## Exercise aim:
If a line of the data below contains the string "minor", copy it into your answer.

===

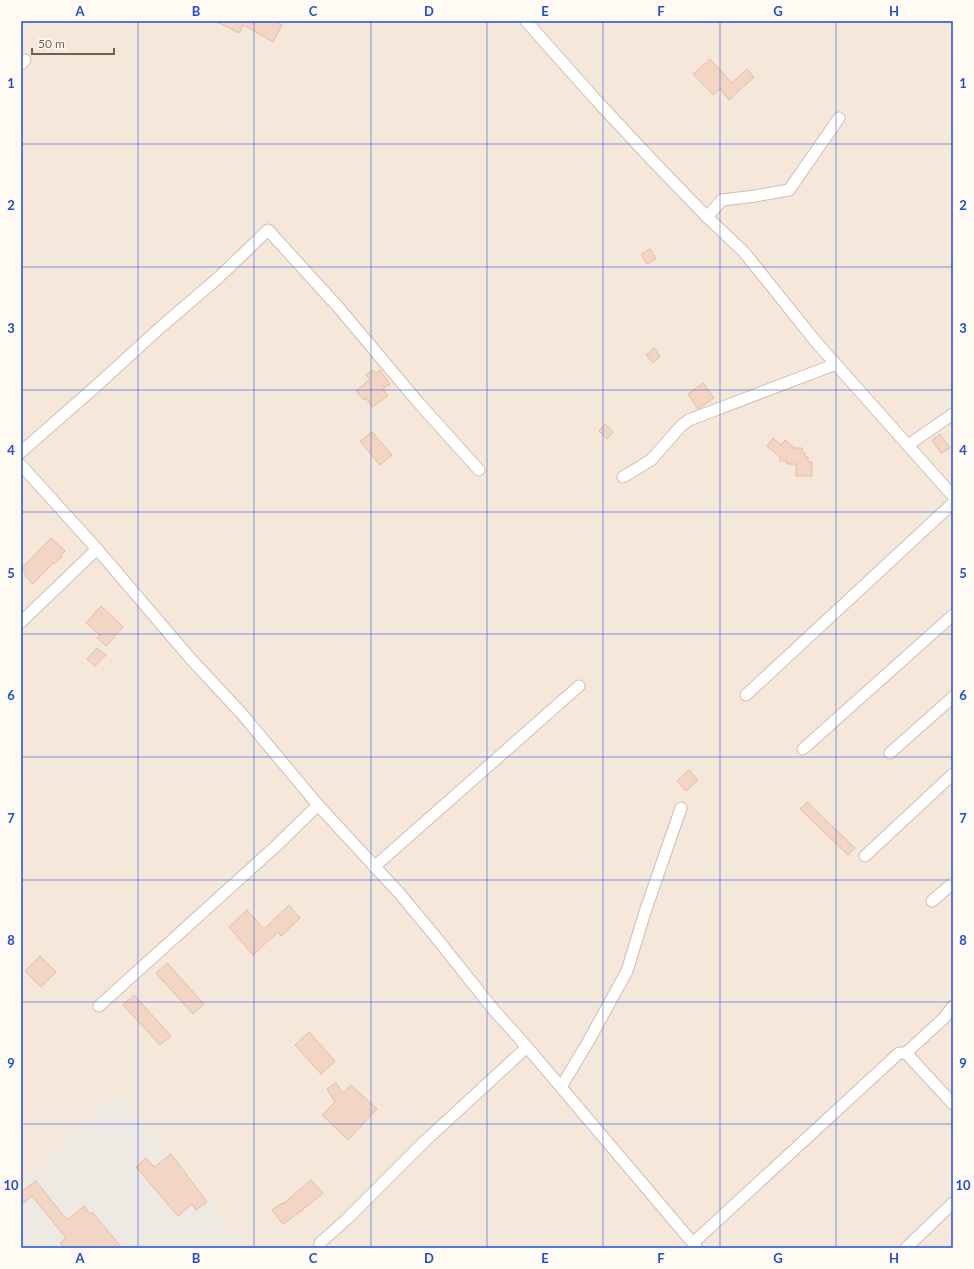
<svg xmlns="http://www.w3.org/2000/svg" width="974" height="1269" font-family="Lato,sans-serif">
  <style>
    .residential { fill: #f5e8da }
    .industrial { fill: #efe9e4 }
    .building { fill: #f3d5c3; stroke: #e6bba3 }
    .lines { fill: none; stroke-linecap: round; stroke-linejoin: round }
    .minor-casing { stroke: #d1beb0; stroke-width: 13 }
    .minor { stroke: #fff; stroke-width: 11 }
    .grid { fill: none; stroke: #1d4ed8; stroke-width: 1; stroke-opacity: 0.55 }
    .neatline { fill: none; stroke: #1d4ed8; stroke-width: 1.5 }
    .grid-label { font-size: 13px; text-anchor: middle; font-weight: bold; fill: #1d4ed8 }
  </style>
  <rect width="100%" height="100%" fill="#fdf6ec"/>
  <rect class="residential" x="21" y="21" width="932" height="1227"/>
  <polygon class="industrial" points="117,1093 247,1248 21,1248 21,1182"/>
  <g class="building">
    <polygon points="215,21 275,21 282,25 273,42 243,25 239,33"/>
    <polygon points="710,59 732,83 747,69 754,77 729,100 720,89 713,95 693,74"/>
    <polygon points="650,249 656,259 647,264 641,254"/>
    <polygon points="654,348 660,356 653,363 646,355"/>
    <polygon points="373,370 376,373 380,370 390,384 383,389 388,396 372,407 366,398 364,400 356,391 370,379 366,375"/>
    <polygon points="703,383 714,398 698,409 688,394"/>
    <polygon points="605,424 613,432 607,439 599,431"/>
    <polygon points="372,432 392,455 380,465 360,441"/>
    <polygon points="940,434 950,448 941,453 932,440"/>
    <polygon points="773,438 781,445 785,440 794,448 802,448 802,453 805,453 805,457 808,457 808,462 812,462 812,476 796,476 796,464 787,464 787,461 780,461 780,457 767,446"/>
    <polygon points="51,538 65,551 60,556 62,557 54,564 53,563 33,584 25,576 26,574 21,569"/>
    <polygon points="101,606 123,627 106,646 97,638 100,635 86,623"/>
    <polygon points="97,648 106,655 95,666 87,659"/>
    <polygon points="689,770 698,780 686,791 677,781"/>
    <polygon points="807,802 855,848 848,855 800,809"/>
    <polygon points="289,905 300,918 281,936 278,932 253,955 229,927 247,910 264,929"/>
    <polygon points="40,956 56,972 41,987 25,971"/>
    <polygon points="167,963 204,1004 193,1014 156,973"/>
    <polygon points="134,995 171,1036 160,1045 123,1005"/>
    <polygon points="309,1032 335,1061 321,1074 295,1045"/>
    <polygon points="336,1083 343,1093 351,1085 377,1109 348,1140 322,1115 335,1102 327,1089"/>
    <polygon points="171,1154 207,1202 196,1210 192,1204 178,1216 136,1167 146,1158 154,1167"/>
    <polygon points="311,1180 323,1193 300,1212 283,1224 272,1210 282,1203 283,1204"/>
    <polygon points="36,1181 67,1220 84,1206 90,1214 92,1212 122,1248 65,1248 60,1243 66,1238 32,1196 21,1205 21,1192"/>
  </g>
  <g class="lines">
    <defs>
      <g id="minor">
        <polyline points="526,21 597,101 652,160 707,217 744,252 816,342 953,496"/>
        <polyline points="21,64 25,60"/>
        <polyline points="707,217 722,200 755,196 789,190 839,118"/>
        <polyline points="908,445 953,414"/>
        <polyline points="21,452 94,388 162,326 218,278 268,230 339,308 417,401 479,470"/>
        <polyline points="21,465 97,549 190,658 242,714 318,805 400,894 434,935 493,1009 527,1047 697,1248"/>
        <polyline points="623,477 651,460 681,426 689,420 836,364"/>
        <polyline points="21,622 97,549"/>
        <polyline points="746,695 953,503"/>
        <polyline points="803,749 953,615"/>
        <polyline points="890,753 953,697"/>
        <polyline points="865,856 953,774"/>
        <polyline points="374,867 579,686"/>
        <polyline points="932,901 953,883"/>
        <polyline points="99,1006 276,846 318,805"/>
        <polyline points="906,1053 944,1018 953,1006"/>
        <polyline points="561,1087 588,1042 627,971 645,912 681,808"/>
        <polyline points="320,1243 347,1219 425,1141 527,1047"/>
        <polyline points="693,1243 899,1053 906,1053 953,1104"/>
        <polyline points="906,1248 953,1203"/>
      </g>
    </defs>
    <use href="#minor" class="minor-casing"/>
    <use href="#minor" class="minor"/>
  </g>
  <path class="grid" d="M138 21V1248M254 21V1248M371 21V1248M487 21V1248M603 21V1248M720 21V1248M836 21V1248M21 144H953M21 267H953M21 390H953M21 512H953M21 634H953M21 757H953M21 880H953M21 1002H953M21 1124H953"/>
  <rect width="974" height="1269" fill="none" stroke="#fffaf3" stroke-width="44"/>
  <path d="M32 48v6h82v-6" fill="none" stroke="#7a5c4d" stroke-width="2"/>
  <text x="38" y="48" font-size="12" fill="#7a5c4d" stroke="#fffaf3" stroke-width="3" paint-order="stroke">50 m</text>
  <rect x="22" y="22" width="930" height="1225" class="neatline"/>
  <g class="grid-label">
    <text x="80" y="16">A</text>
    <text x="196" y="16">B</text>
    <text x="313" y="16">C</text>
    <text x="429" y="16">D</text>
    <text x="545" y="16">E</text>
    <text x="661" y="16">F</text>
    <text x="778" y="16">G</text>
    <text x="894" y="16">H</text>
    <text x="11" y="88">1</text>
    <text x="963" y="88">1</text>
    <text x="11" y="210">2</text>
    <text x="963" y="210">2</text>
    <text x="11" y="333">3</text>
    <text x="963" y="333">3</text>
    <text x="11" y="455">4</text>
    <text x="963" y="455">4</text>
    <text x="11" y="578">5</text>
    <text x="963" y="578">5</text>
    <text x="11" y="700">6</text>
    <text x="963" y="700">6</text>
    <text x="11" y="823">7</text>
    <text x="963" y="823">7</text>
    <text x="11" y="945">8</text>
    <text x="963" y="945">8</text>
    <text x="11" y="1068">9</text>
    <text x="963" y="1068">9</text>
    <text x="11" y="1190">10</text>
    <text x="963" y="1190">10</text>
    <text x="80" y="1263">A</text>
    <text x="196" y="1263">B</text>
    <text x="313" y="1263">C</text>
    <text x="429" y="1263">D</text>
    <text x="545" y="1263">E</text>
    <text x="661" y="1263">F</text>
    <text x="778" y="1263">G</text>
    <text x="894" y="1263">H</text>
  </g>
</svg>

===

## Answer for the task:
    .minor-casing { stroke: #d1beb0; stroke-width: 13 }
    .minor { stroke: #fff; stroke-width: 11 }
      <g id="minor">
    <use href="#minor" class="minor-casing"/>
    <use href="#minor" class="minor"/>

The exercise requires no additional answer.